Hi,
I'm interested whether or not users of legacy_blast.pl
have noticed that it doesn't produce equivalent output. In particular, for the sequence TVVDPVSFMFWKDEAF
, the following legacy command produces the expected pssm files:
blastpgp -d /root/data/uniref90 -i thread_0.p0.fa -o thread_0.p0.aln -C thread_0.p0.chk -Q thread_0.p0.mat -j 3 -a 1 -e 0.001 -h 1e-10
while the equivalent psiblast
command apparently does not:
psiblast -db /root/data/uniref90 -query thread_0.p0.fa -num_iterations 3 -evalue 0.001 -num_threads 1 -inclusion_ethresh 1e-10 -out thread_0.p0.aln -out_ascii_pssm thread_0.p0.mat -out_pssm thread_0.p0.chk
Is this the expected behaviour? Also, what is the difference between the -evalue
and -inclusion_ethresh
flags to psiblast? The documentation is not clear on this.
Thanks!
I don't know if the behavior is expected, but it doesn't surprise me that the output is different. With
blastpgp
, checkpoints are created only if the search goes beyond 1 iteration. Not sure if that's the case withpsiblast
as well, so I would make sure that it is going beyond 1 iteration.These two flags are cutoffs for display and profile building purposes, respectively. For example, you can choose to display hits with e-values up to 10.0 while using only hits < 0.001 for multiple alignments and iterative searches.
Curious why your data directory is in
/root
as most people would not recommend putting anything in/root
other than actual administrator files.This is a great point, I will check into this. I think I ran into this issue previously.
So when you say 'display', do you mean hat actually appears in output? And when you say profile building, you mean included in the pssm at each iteration, right?
In the interest of reproducibility, I'm doing this project entirely in a docker container. Normally I'd agree about it not being good practice, but for dev in a docker container I have not run into any problems. And if I ever do, I'll just restart the container :-)
Thanks a lot for your help!
Affirmative.
Not answering your question but am curious as to why you are still using legacy BLAST that was deprecated a while back. You may need to email blast help desk to get an authoritative answer for this one.

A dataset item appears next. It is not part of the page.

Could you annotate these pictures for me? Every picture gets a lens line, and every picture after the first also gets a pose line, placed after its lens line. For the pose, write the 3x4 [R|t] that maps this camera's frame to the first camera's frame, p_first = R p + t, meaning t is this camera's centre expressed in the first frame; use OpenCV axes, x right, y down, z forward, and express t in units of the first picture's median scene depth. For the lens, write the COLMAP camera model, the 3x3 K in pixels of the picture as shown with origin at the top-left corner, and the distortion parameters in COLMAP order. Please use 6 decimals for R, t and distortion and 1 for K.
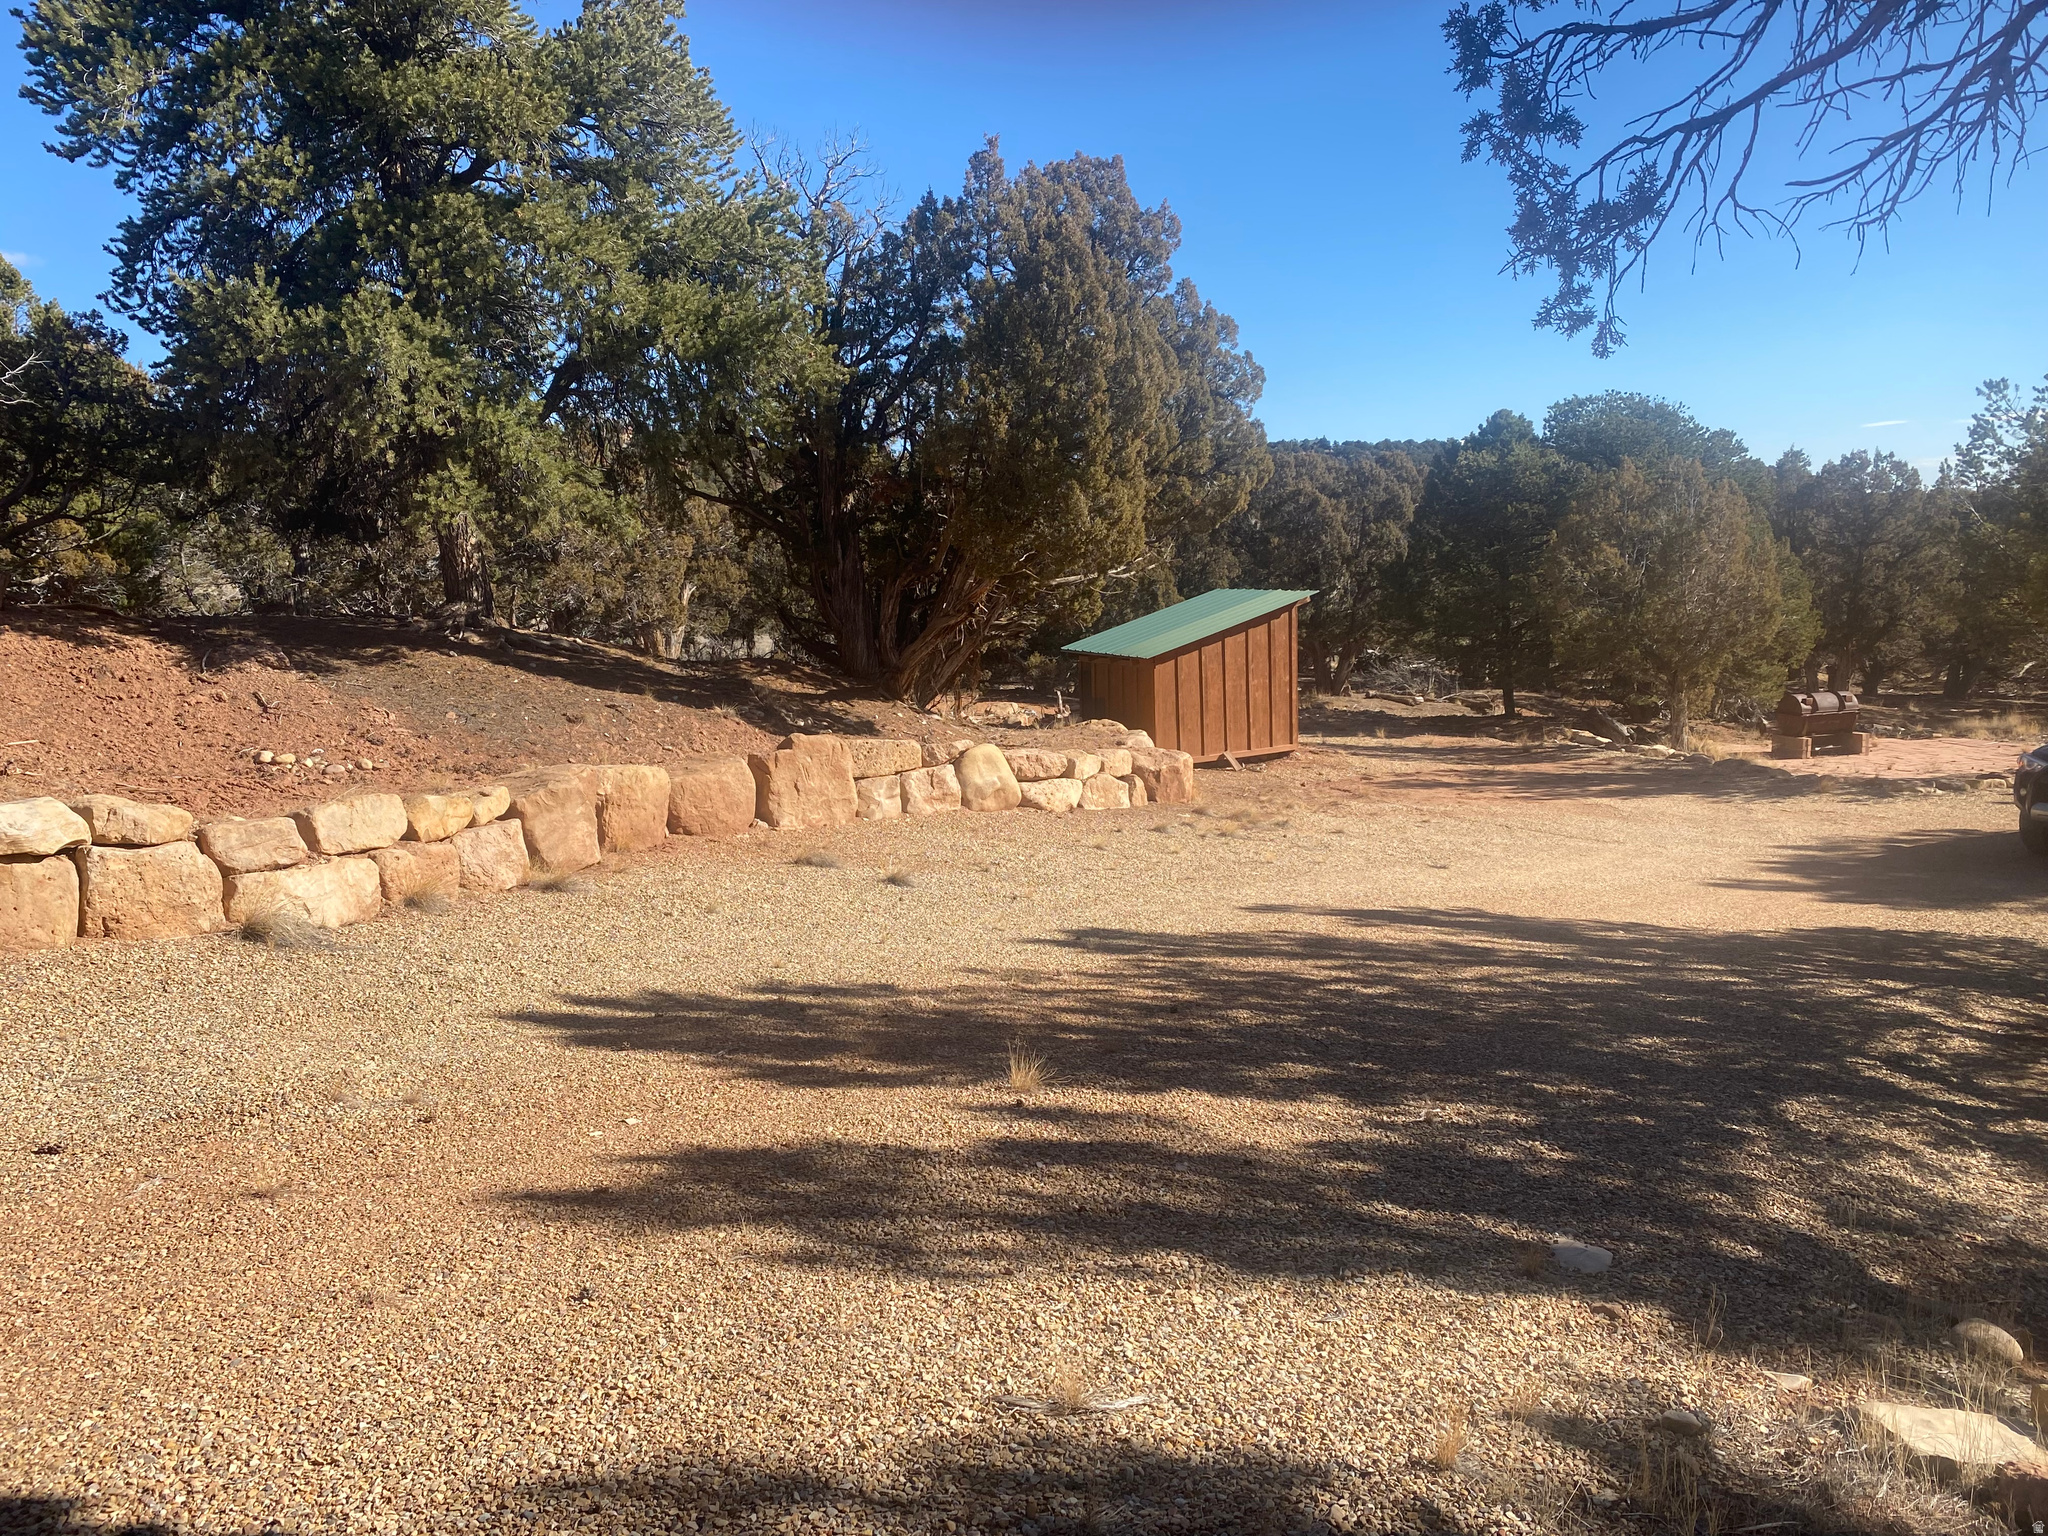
lens RADIAL K [[1578.1, 0, 1024.0], [0, 1578.1, 768.0], [0, 0, 1]] dist [0.010325, 0.004339]
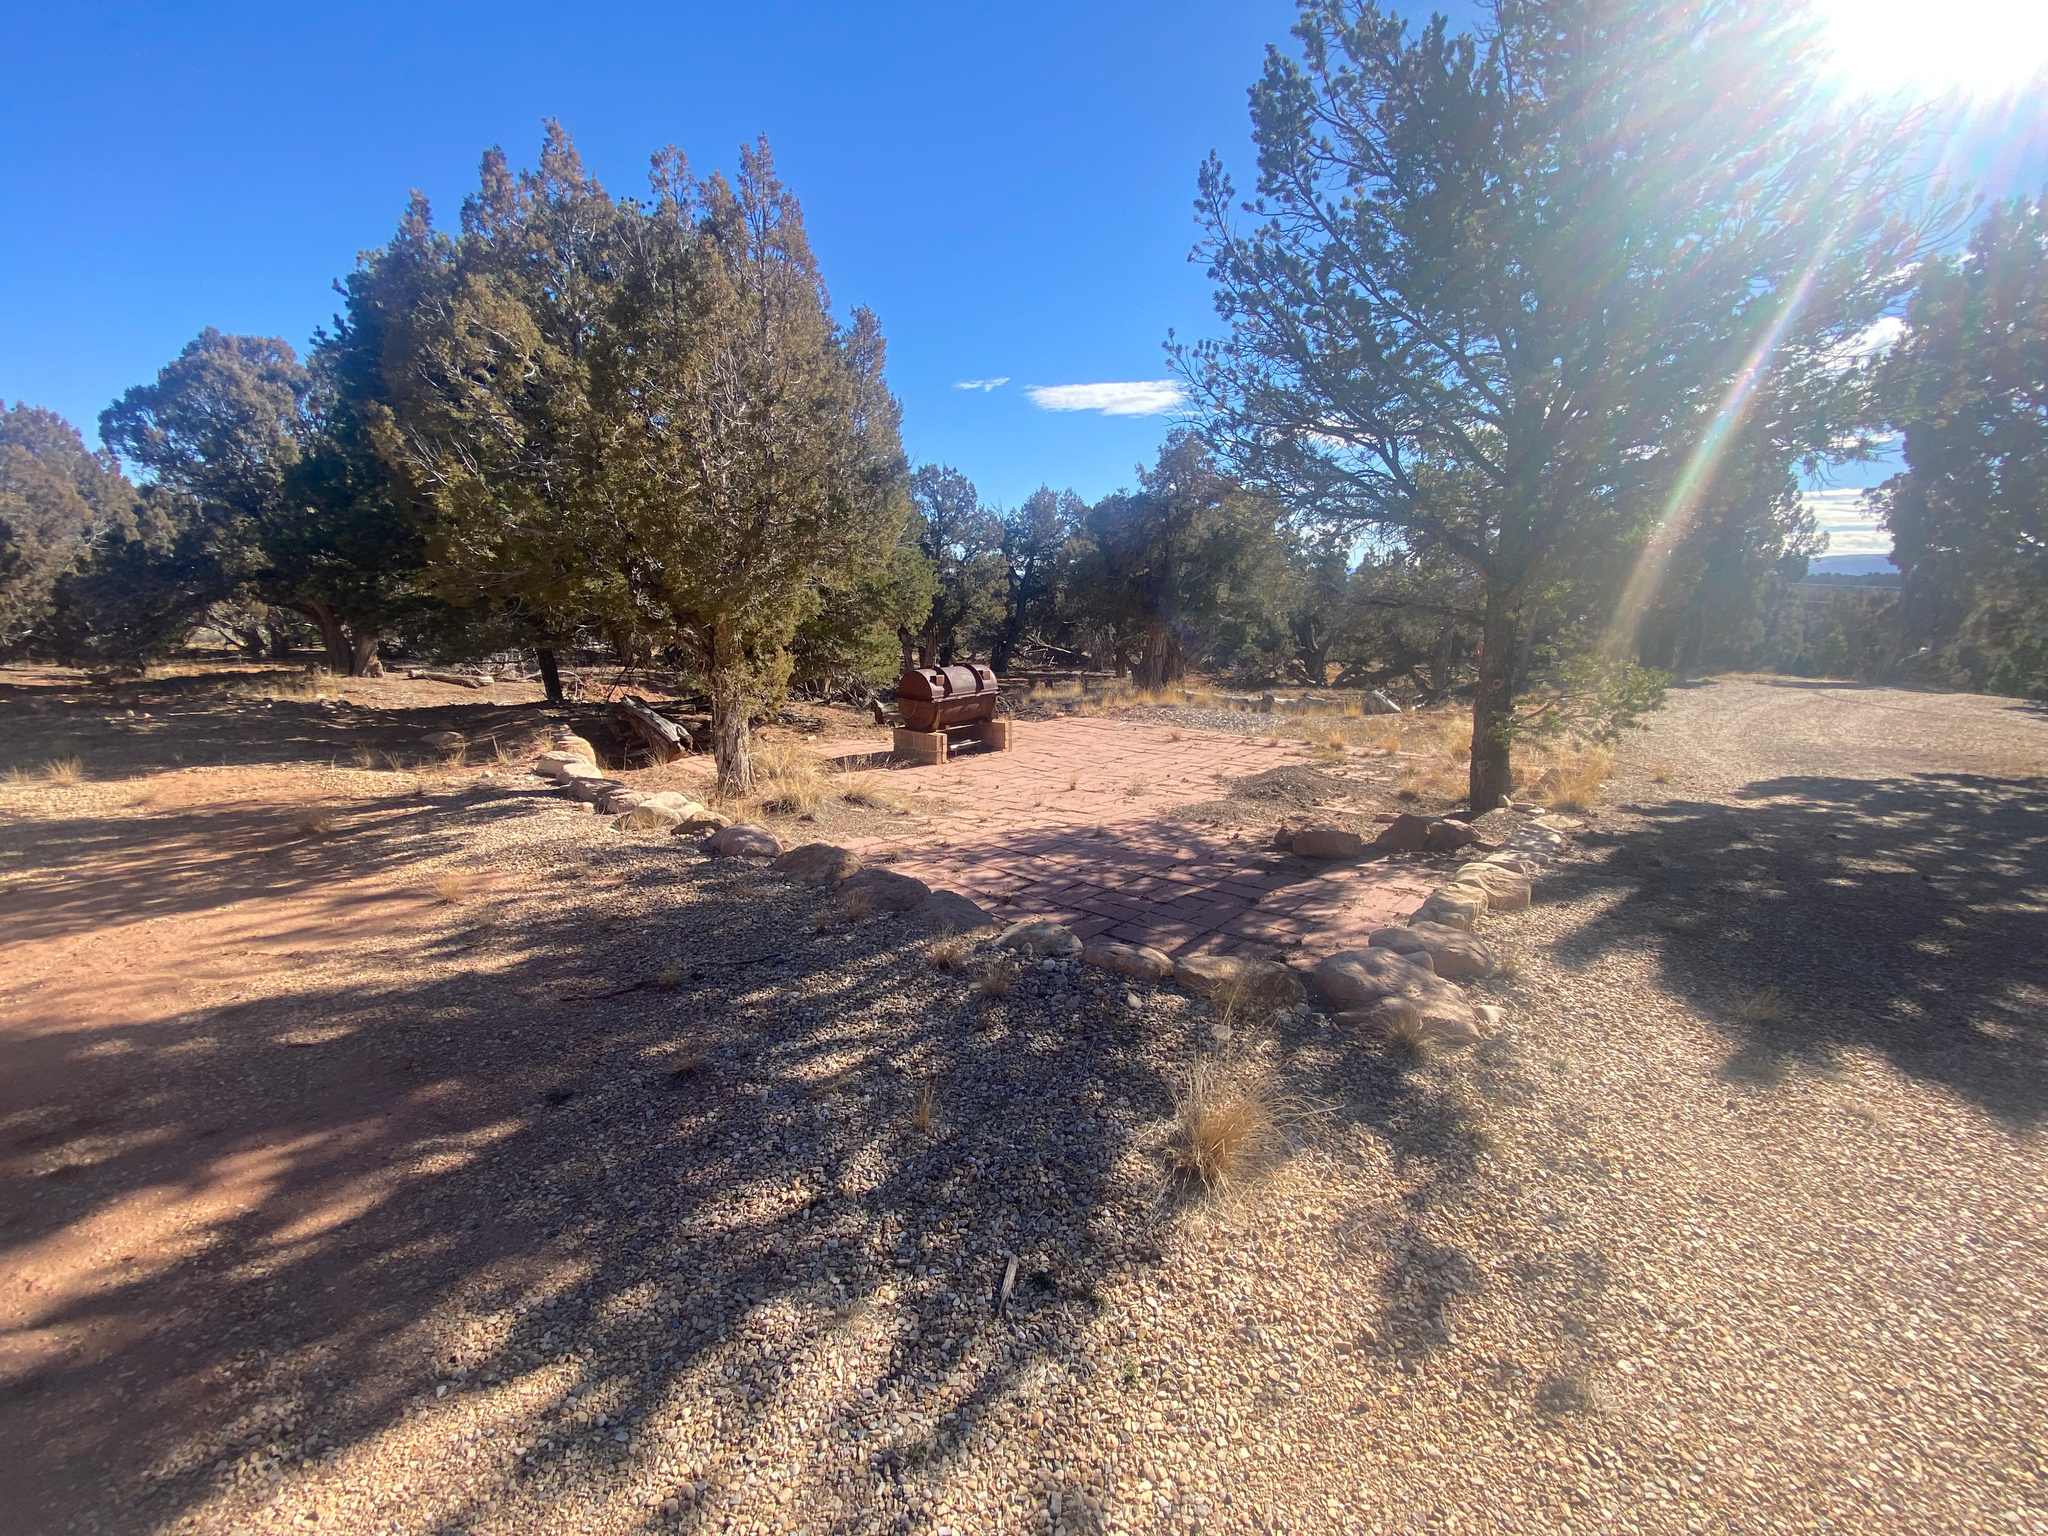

I'd prefer not to use legacy blast at all, but it's a dependency of some software I'm working with (ACCpro). So I'm trying to translate away from the legacy blast calls.
Lots of people are using legacy BLAST, as evidenced by the fact that it is still maintained. As wjn0 explained, lots of classifiers - including mine - still depend on it. I haven't used "modern" BLAST enough to speak intelligently about its potential advantages in plain sequence searches, but legacy BLAST works better for me when it comes to building checkpoints and creating features for machine learning. I suspect others have observed the same pattern judging by continuous use of legacy BLAST.
I wouldn't even bother translating the legacy blast calls, except I want to batch them with other BLAST+ calls to avoid duplication and improve the speed of the pipeline. Legacy blast has never failed me.